======== Source material ========
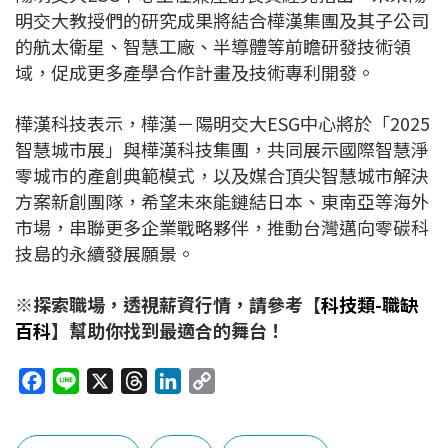
明交大教授們的研究成果將結合樺漢集團及其子公司
的航太衛星、智慧工廠、半導體等前瞻研發技術領
域，促成更多產學合作計畫及技術專利開發。
樺漢科技表示，樺漢－陽明交大ESG中心將於「2025
智慧城市展」與樺漢科技集團，共同展示國際智慧淨
零城市的產創典範模式，以及媒合頂尖智慧城市解決
方案新創團隊，希望未來能鏈結日本、東南亞等海外
市場，串聯更多企業戰略夥伴，推動台灣邁向零碳科
技島的永續發展願景。
※
探索職場，透視薪資行情，請參考【
科技類-
職缺
百科
】幫助你找到最適合的舞台！
F
L
X
T
L
C
a
i
h
i
o
c
n
r
n
p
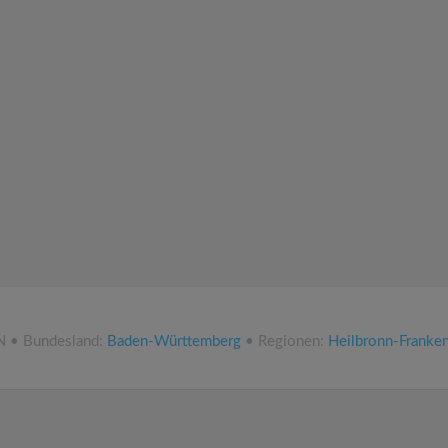
N • Bundesland:
Baden-Württemberg
• Regionen:
Heilbronn-Franke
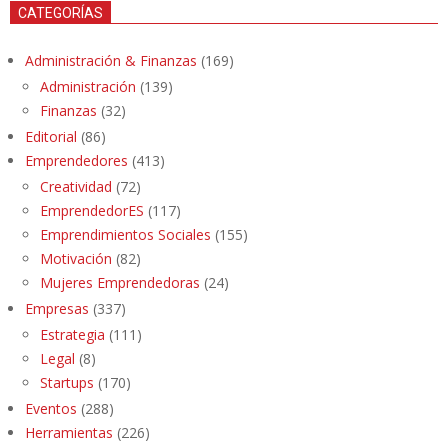
CATEGORÍAS
Administración & Finanzas
(169)
Administración
(139)
Finanzas
(32)
Editorial
(86)
Emprendedores
(413)
Creatividad
(72)
EmprendedorES
(117)
Emprendimientos Sociales
(155)
Motivación
(82)
Mujeres Emprendedoras
(24)
Empresas
(337)
Estrategia
(111)
Legal
(8)
Startups
(170)
Eventos
(288)
Herramientas
(226)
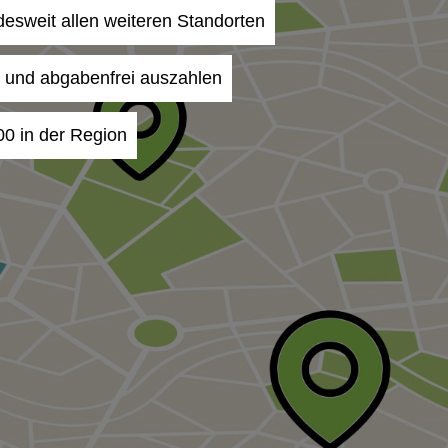
desweit allen weiteren Standorten
- und abgabenfrei auszahlen
00 in der Region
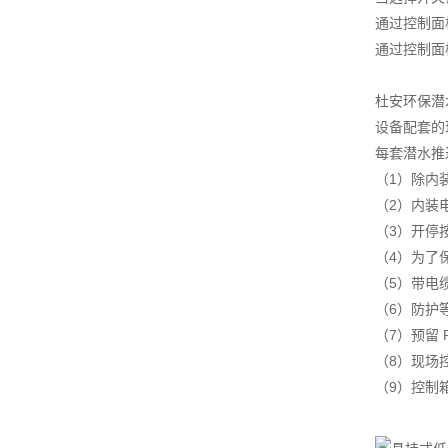
通过控制面
通过控制面
杜安环保潜
设备配套的
每套潜水推
（1）除内
（2）内装
（3）开停
（4）为了
（5）带电
（6）防护等
（7）预留
（8）现场
（9）控制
========
### Exercise description:
The expected answer holds each line from the listing above where the string "Finanzas" is present.

### Output:
Administración & Finanzas
Finanzas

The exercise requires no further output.